You have me wondering if using zfs wouldn't be a good option here. You could put the pair of drives in a single enclosure and make them into a pool. Then every quarter or so bring your drives home, update the data, and do a scrub. Thus you get the parity for "free". If your primary backup is also zfs, you can even do a zfs send and get incremental backups for "free" as well.

Of course, now the "all you can eat" online backup services are starting to approach the cost of a safety deposit box :)

Comment Re:Offsite. (Score 1) 268

Because video isn't data in motion (most of the time), you can just get a safe deposit box and keep a drive there

I agree. However, the nice thing about keeping the data live is that it will benefit from any upgrades you do over the years... what seems like a lot of storage today will be trivial in the future. And you can piggyback on your video storage backup for all of your backup needs. But yeah, the simplest thing to do is copy to a pair of drives and put them in a safe deposit box. From past experience, I would probably add a drive full of parity data as well :)

Comment Re:Offsite. (Score 2) 268

I looked into BTSync and - at least as of a few months ago - it really had trouble with mixed computer OS environments. It would probably be fine for simple video files, but it did not handle all the Mac metadata on Windows, Windows metadata on Linux, etc.
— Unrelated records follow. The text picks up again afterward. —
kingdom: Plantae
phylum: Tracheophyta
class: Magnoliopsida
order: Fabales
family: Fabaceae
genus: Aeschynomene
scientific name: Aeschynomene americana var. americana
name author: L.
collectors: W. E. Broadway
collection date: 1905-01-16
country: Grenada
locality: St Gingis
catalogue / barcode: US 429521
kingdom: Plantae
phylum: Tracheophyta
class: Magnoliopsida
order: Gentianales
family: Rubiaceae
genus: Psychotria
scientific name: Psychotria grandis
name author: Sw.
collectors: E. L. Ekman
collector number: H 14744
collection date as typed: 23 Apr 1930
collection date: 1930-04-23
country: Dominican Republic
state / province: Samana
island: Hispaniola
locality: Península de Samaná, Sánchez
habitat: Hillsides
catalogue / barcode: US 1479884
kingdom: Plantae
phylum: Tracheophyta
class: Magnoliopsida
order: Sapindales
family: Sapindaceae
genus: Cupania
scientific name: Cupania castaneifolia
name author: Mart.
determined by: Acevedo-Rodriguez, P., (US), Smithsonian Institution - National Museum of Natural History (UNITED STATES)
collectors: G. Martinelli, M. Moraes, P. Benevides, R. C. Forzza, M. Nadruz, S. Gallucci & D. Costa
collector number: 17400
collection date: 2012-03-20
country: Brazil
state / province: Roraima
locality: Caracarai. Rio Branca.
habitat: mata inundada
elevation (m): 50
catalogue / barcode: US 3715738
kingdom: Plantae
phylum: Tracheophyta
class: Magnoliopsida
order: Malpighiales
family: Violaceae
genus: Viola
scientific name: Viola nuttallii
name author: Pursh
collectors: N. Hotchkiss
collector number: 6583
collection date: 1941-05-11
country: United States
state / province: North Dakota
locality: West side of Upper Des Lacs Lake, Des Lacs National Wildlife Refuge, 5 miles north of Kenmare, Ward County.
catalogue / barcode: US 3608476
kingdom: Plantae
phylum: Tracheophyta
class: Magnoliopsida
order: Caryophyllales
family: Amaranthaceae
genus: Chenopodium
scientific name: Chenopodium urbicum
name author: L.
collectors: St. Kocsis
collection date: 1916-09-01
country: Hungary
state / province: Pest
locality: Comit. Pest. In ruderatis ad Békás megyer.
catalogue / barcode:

There are workarounds, but nothing I felt like dealing with.

Comment Re:Offsite. (Score 4, Informative) 268

Definitely this. If you have a buddy or relative willing to have a little NAS box running on their network, you can do something like Crashplan and get offsite backup for "free". I happen to use Crashplan, but rsync would work just fine. Both let you "seed" the initial backup so that you aren't waiting for months to do the initial backup.